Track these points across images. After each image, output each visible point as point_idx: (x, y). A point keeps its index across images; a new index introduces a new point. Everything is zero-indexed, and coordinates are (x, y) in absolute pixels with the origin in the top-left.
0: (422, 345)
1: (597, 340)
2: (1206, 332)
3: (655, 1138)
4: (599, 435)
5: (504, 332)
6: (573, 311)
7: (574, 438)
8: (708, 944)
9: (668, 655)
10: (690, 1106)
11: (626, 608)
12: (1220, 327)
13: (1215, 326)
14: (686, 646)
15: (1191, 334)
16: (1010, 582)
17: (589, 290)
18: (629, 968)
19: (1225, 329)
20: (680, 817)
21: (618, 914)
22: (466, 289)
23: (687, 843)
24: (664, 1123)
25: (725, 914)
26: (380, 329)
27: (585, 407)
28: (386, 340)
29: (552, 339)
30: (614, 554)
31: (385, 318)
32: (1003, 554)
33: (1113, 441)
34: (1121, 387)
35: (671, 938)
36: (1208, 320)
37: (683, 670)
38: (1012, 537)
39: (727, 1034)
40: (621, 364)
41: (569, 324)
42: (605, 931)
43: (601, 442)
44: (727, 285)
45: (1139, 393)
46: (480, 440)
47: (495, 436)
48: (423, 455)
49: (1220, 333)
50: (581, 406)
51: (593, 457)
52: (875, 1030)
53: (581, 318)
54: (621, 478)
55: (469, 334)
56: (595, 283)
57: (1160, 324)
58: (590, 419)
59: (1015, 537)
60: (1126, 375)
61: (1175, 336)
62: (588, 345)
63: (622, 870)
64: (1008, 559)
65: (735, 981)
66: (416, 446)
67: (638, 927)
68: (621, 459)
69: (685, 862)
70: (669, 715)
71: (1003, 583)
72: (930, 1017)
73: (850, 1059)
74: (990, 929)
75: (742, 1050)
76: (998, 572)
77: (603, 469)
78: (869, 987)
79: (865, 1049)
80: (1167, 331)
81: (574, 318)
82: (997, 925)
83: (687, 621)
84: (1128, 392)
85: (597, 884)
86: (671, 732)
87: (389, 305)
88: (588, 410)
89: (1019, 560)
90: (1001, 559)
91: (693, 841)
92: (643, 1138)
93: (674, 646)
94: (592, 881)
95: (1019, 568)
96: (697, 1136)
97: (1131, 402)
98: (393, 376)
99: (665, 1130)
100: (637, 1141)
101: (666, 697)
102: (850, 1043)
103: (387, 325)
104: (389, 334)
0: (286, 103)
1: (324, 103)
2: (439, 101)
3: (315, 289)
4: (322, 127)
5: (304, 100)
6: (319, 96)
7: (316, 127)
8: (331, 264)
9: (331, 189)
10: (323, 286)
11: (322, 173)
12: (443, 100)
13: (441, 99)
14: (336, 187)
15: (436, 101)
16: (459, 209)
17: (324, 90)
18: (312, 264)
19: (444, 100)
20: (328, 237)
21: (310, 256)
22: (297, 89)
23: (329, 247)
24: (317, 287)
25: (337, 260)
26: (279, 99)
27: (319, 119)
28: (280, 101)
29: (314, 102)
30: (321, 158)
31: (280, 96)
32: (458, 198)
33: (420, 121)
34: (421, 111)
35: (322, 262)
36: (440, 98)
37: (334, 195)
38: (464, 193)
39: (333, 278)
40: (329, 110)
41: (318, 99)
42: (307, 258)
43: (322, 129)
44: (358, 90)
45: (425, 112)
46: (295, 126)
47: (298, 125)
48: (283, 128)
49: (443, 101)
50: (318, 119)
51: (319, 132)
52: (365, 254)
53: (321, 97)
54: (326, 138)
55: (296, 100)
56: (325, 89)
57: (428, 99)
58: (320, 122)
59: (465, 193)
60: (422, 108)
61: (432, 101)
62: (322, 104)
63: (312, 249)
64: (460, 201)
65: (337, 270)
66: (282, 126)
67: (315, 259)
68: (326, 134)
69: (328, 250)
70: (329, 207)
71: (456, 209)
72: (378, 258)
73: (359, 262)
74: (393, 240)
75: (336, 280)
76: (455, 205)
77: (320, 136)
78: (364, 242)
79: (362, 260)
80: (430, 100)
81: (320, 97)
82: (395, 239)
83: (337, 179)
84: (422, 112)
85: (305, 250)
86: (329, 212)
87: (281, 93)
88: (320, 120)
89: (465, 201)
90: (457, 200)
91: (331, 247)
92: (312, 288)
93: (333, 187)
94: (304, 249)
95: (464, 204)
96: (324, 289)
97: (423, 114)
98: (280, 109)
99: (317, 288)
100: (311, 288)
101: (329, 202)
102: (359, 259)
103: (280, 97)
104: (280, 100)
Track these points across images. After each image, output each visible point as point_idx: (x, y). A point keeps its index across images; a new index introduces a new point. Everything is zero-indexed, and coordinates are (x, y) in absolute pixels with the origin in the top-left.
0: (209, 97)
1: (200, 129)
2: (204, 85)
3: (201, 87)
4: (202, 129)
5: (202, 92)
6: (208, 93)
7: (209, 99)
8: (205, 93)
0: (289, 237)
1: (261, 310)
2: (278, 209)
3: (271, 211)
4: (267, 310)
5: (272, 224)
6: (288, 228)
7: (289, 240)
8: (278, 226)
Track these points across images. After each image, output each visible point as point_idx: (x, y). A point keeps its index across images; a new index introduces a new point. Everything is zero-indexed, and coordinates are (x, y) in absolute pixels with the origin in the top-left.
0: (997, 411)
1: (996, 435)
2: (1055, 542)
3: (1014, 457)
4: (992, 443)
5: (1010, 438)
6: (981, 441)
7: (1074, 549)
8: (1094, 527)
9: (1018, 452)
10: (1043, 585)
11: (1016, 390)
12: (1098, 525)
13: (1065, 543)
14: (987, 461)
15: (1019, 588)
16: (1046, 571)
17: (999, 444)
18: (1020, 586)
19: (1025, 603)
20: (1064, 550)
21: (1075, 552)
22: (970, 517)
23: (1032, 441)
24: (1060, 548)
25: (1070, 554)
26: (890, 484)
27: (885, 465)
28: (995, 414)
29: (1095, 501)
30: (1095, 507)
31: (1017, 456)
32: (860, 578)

_____

→ Task item:
Reproduce the records above exactly, from the first line through the line containing "5: (504, 332)", and output nothing else.

→ Output of the exercise:
Track these points across images. After each image, output each visible point as point_idx: (x, y). A point keeps its index across images; a new index introduces a new point. Everything is zero-indexed, and coordinates are (x, y) in absolute pixels with the origin in the top-left.
0: (422, 345)
1: (597, 340)
2: (1206, 332)
3: (655, 1138)
4: (599, 435)
5: (504, 332)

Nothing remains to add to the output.